When one of our Product Developers, Debbie, set out for a week-long vacation in Turks & Caicos with her husband Russ, they did not intend on returning with a rescued puppy. But, as you can probably already guess, they did.


Turks & Caicos are islands that are around six hundred miles southeast of Florida. They are geographically a part of the Bahamas but are politically separate as they are a British territory. Combined, the population of these two islands is about 31,500 (http://en.wikipedia.org/wiki/Turks_and_Caicos_Islands) and they see roughly 265,000 tourists a year.

12570703814_f0c8eda709_cOne of the projects that Debbie manages is Ruffwear’s product testing process, which includes a network of over 50 product testers across the US. These testers run prototypes of our products through the ringer, season after season, providing crucial feedback to how our products actually work in outdoor settings. This process allows our product design team to make any necessary alterations or refinements needed before we release a product to the market. Having heard that Debbie was heading to Turks & Caicos, one of our testers made Debbie aware of a dog rescue organization there called Potcake Place that rescues “Potcakes” (primarily puppies) from around the islands, houses them in volunteer foster homes, provides the necessary vaccinations, then works to socialize them as early as possible and lastly, finding good homes for them between both locals and tourists. This tester happens to provide foster care for one of the Potcakes.
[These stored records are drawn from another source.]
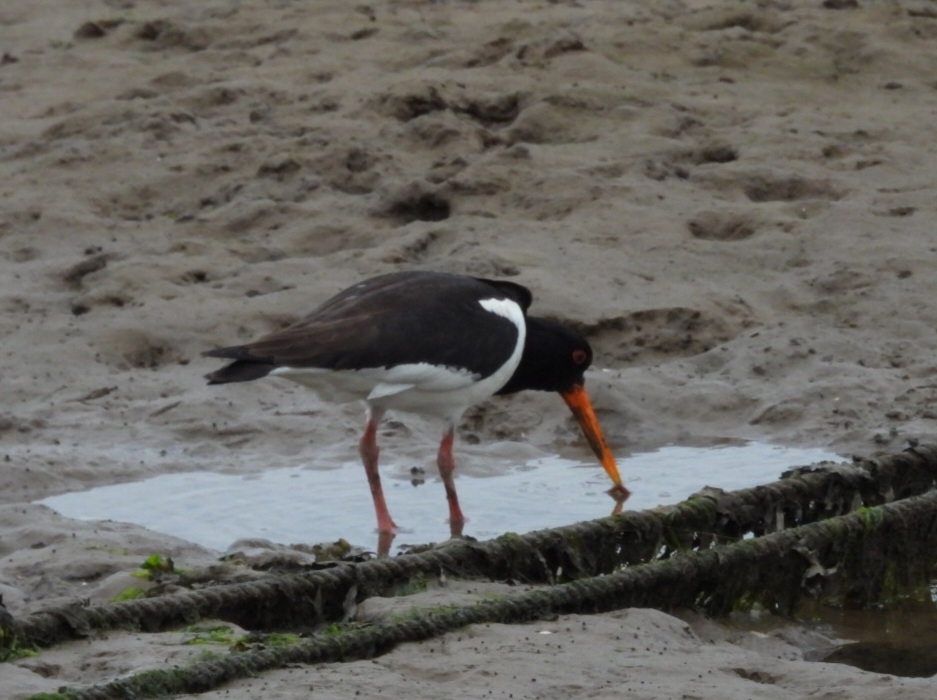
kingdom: Animalia
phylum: Chordata
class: Aves
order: Charadriiformes
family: Haematopodidae
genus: Haematopus
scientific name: Haematopus ostralegus
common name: Eurasian oystercatcher
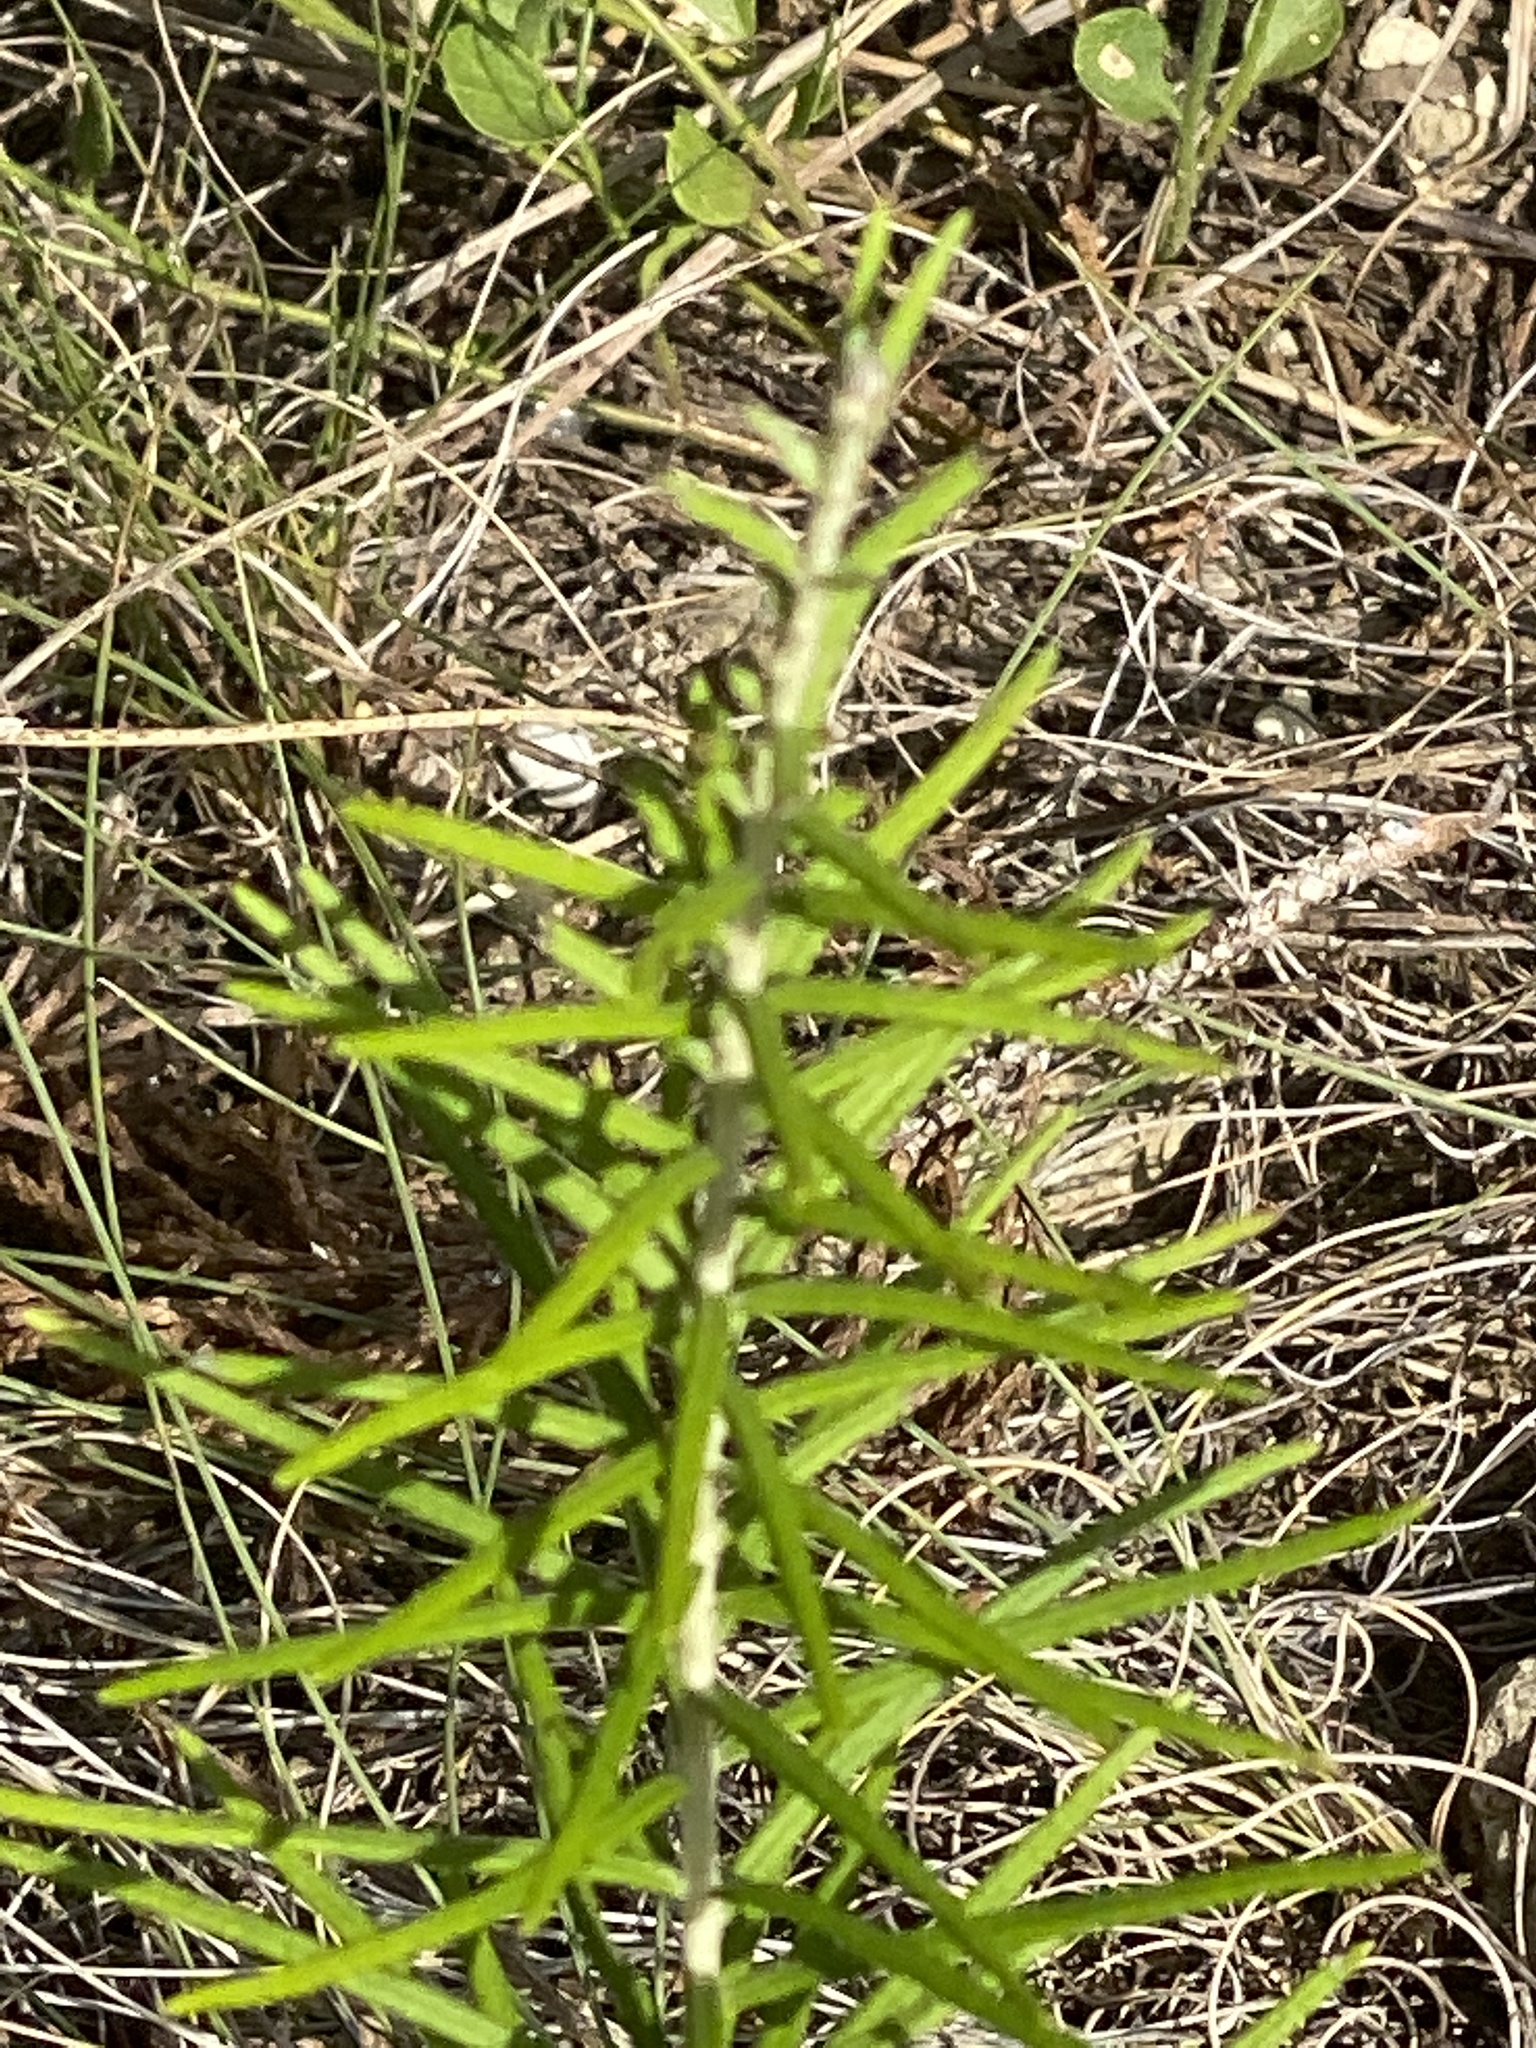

So, what is a Potcake? In a way, they are a breed, but not entirely. They are the puppies that the Potcake Place rescues from the “bush” of the islands. The term “Potcake” was the cultural name that the dogs of the Bahamas were given. The name comes from the food that dogs were fed – the caked remains of food from their cooking pots. Over time, these dogs have evolved into a breed of dogs that range from 35 to 75 pounds, with most averaging about 45 pounds.

In an attempt to increase socialization and exercise opportunities, Potcake Place has a program where you can visit in the morning and volunteer to take a dog for part of the day for walks around town or to the beach to explore. Having learned about this, Debbie decided that they would spend a day of their vacation volunteering to take a dog from the shelter to the beach to play. Upon arriving at the Potcake Place in downtown Providenciales, Debbie was handed a twelve-week-old black, and very cute, puppy named Reef.12570279743_1354c0fb73_c

Reef was one of a litter of eight known as the “never say never litter.” When a volunteer found the litter of eight puppies, she expressed that they just did not have room for the litter. The Director of Potcake Place responded, “never say never.”

Debbie and Russ took Reef to the beach and she was immediately impressed by Reef’s sense of manners on a leash and wisdom beyond his months! Within thirty minutes, Russ turned to Debbie and said, “if you want to bring him home, I am OK with it.” While they were walking with Reef on the beach, a number of other tourists stopped to visit with Reef and explained that they had also adopted Potcake dogs and sang their praises for the new addition to their family.


They took Reef back to Potcake Place after a day of play in the sand and mentioned that they were thinking about adopting him but wanted to sleep on it. “We’ll just mark him as reserved,” said the volunteer working at the time. “That way if you decide to come back tomorrow and adopt him, he will be here.“ So, they slept on it. In the morning, the decision was made; they would adopt Reef and bring home a little brother for their five-year-old lab-mix, Max.

The obvious next question was, how do we get Reef back home from Turks & Caicos to Bend, Oregon? It turns out, the process is very simple – once approved as an adopting family, the folks at Potcake Place take care of most of the paperwork. The only obligation Debbie and Russ had was to make sure that there were still remaining seats on the plane for dogs (the current limit is seven dogs in a cabin) and to cover any pet flight fees. As Debbie and Russ arrived at the airport at six in the morning for their flight home, a Potcake Place volunteer met them at the airport with Reef, the necessary paperwork and a crate sized to fit on a plane, ready for his big adventure. Nervous and emotional, Debbie said she “felt like I was adopting a child, I was so excited.”

Though they had three flights to get back to Oregon, Reef handled them like a seasoned traveler. He has also handled his transition from beach life to snowy mountain town life like a champ. As for his new life with a big brother named Max, they have attached to each other like brothers should, with no aggression, and even sharing chew toys.

“I’m excited to introduce Reef to my stand up paddleboard at an early age so he gets comfortable and relaxed on it and we can explore the lakes and rivers here in Central Oregon together,” Debbie excitedly reports, as the snow finally begins to melt. “Once he is old enough, I think he will make a great running partner, too.”


For more information on the Potcake Place, visit www.potcakeplace.com

2 thoughts

  1. I also adopted a potcake. Loved him, but only had him a few weeks. His heartworm got the best of him and he got very sick. He was well-loved and I am so pleased with the wonderful program they have!

  2. What a fantastic post! I had no idea that it was so easy to adopt from such a remote place, and what a great way to eliminate our “doggy withdrawal” and do some good while on vacation! Congrats on the newest addition to the family!